Collected data
>>>

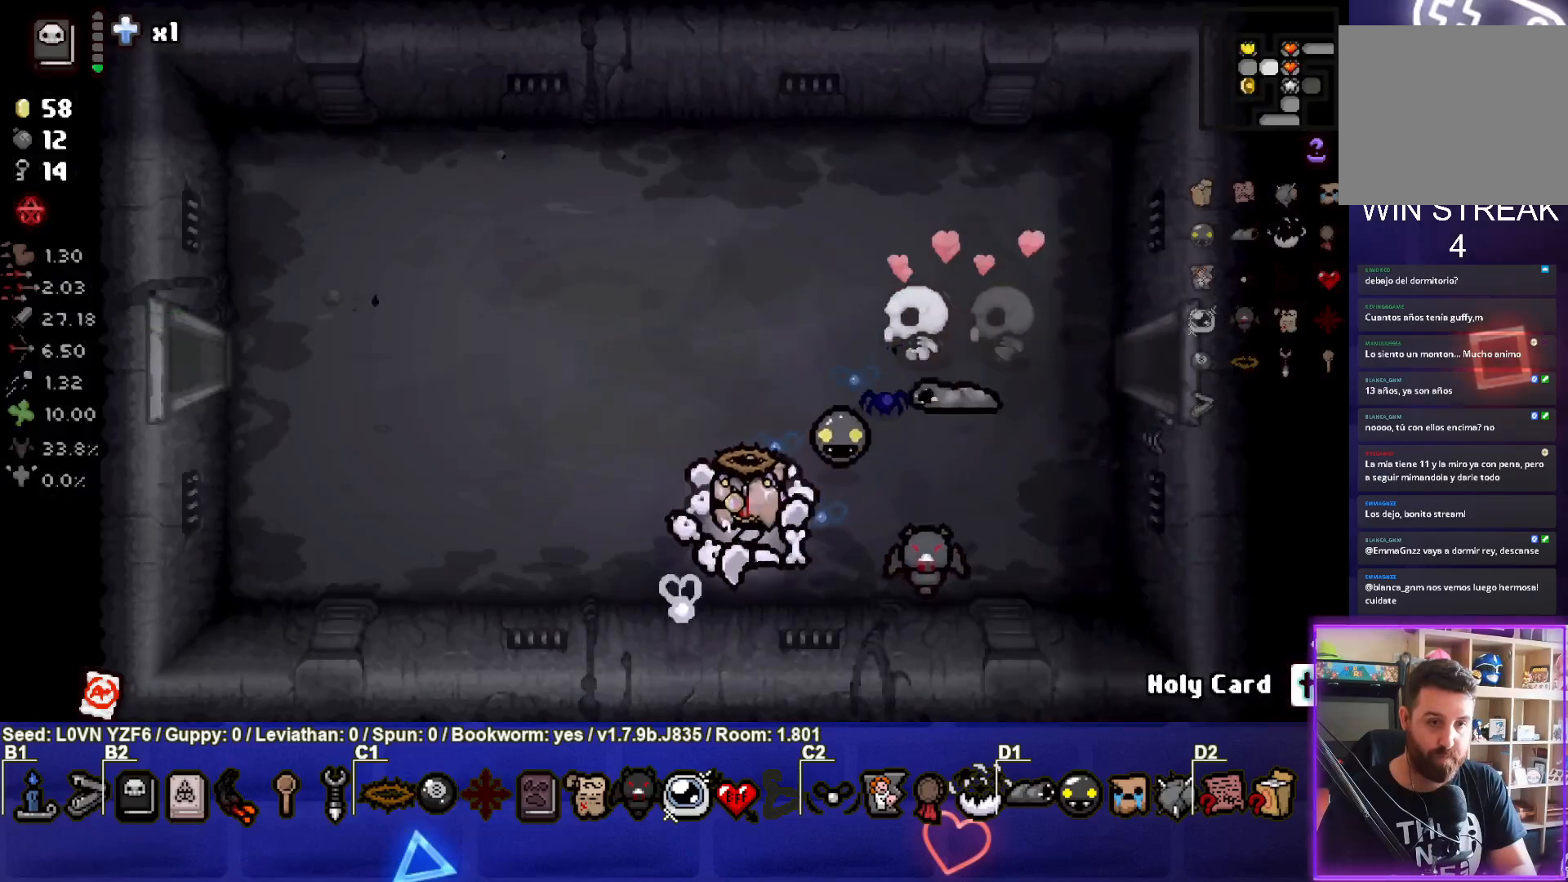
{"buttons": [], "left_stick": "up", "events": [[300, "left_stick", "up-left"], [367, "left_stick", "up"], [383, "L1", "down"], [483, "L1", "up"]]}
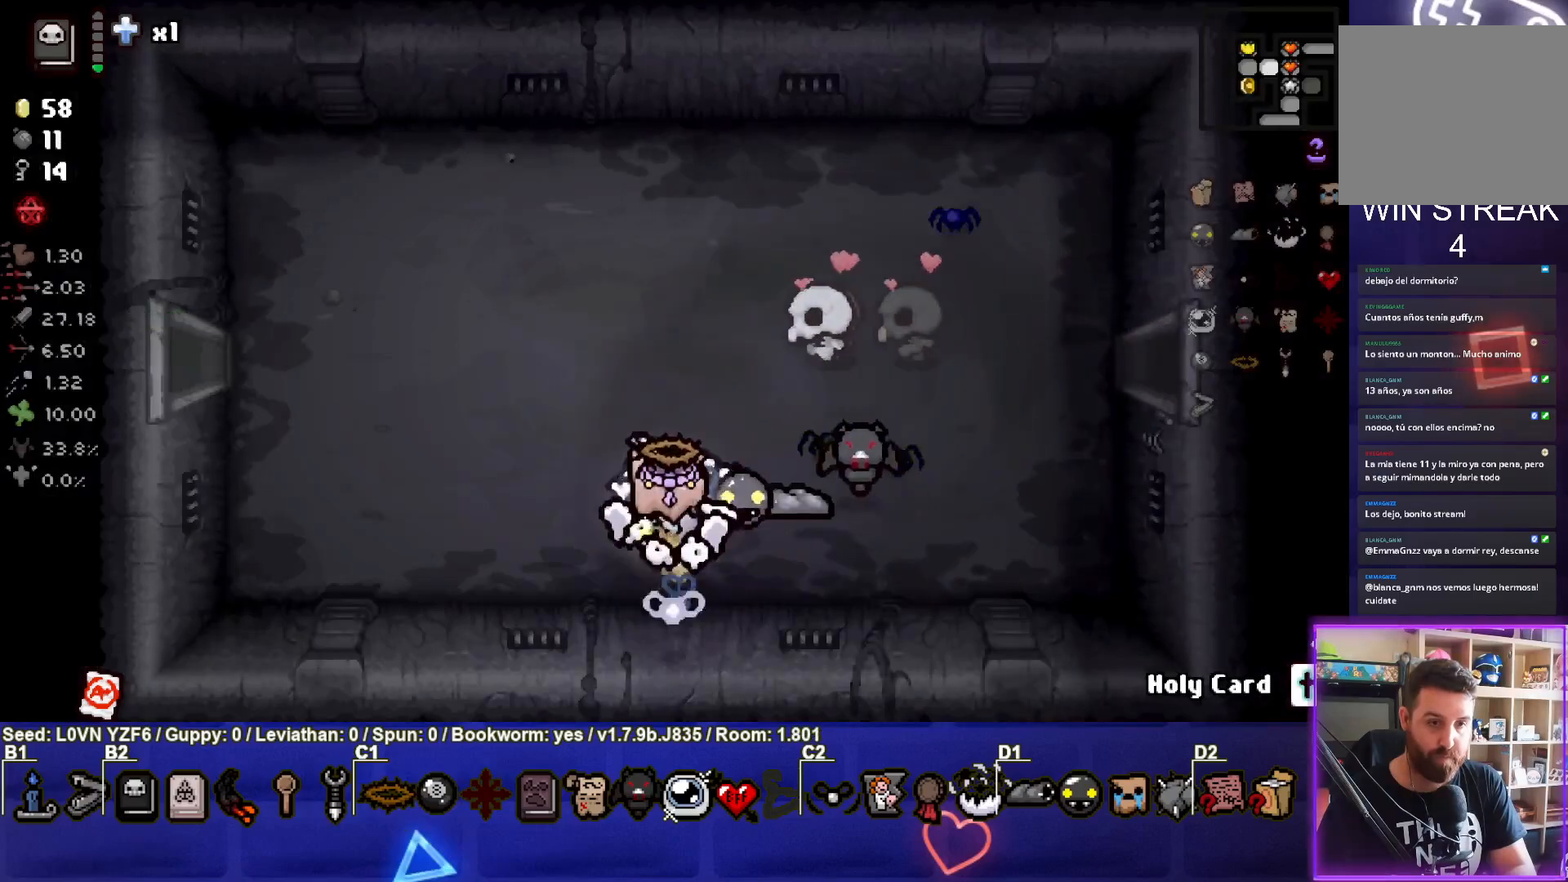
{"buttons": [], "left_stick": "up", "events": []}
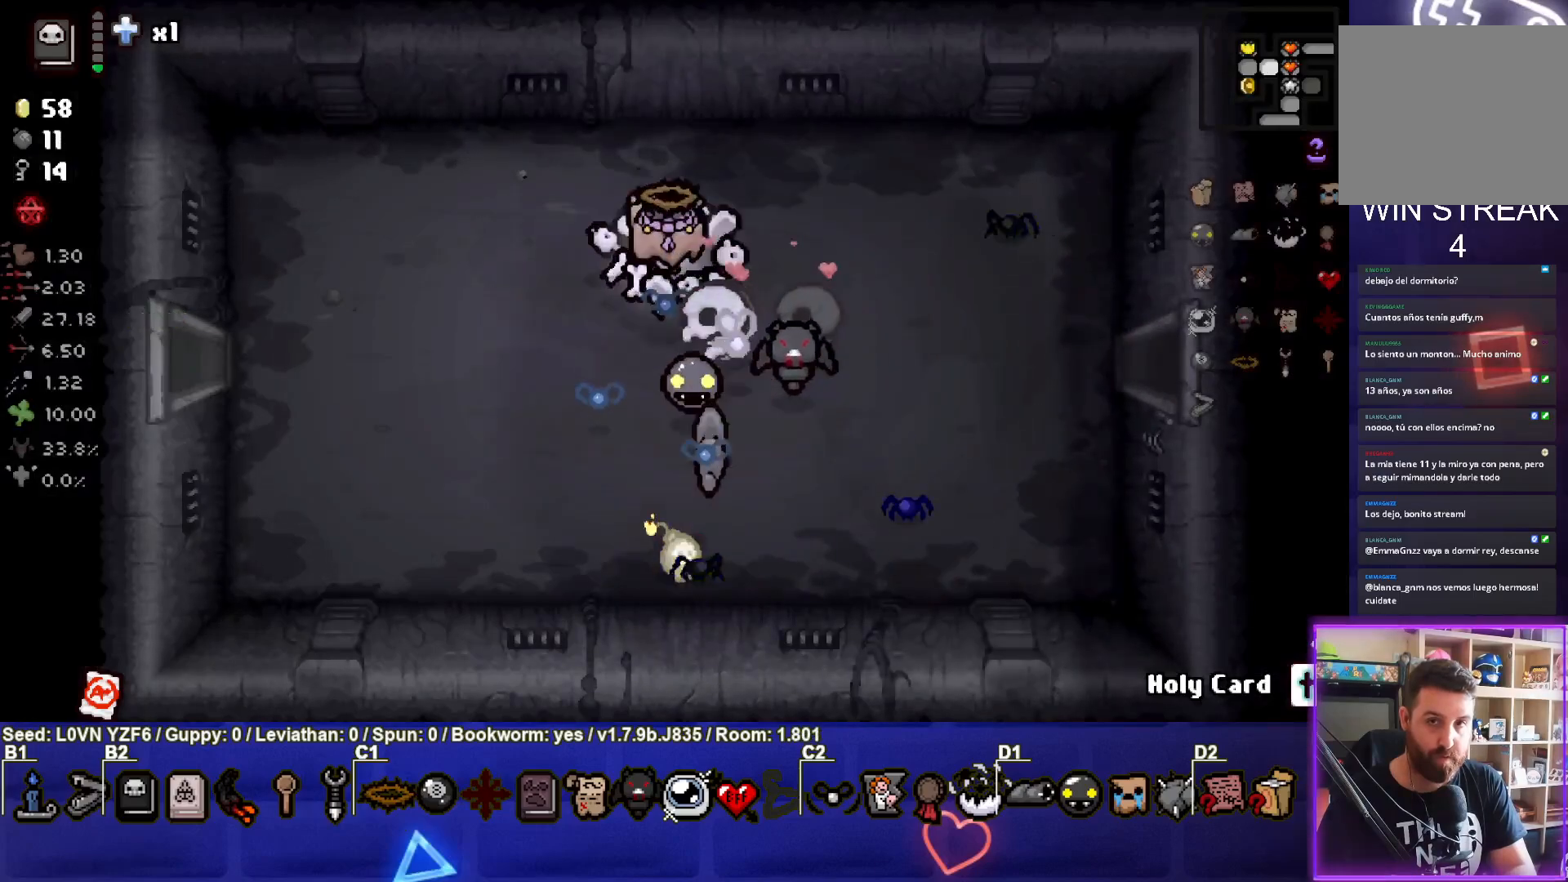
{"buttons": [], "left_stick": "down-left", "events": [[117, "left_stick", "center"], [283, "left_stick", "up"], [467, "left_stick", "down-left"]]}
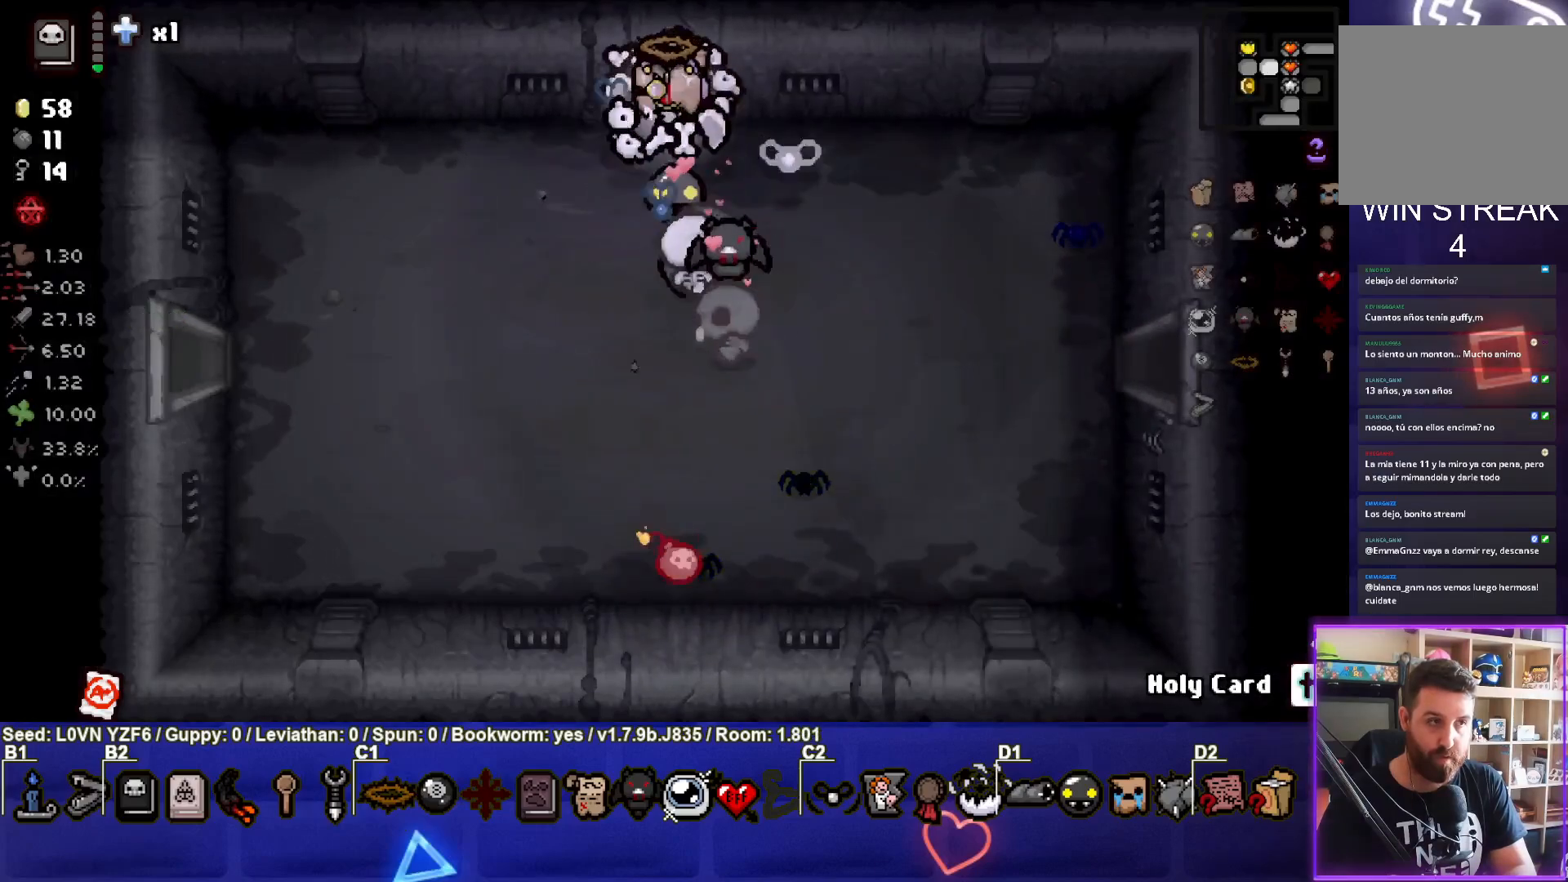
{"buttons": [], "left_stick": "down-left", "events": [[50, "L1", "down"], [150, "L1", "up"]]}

<<<

Directions
Print the data exactly as written, dropping any images it holds.

Expected answer
{"buttons": [], "left_stick": "up", "events": [[300, "left_stick", "up-left"], [367, "left_stick", "up"], [383, "L1", "down"], [483, "L1", "up"]]}
{"buttons": [], "left_stick": "up", "events": []}
{"buttons": [], "left_stick": "down-left", "events": [[117, "left_stick", "center"], [283, "left_stick", "up"], [467, "left_stick", "down-left"]]}
{"buttons": [], "left_stick": "down-left", "events": [[50, "L1", "down"], [150, "L1", "up"]]}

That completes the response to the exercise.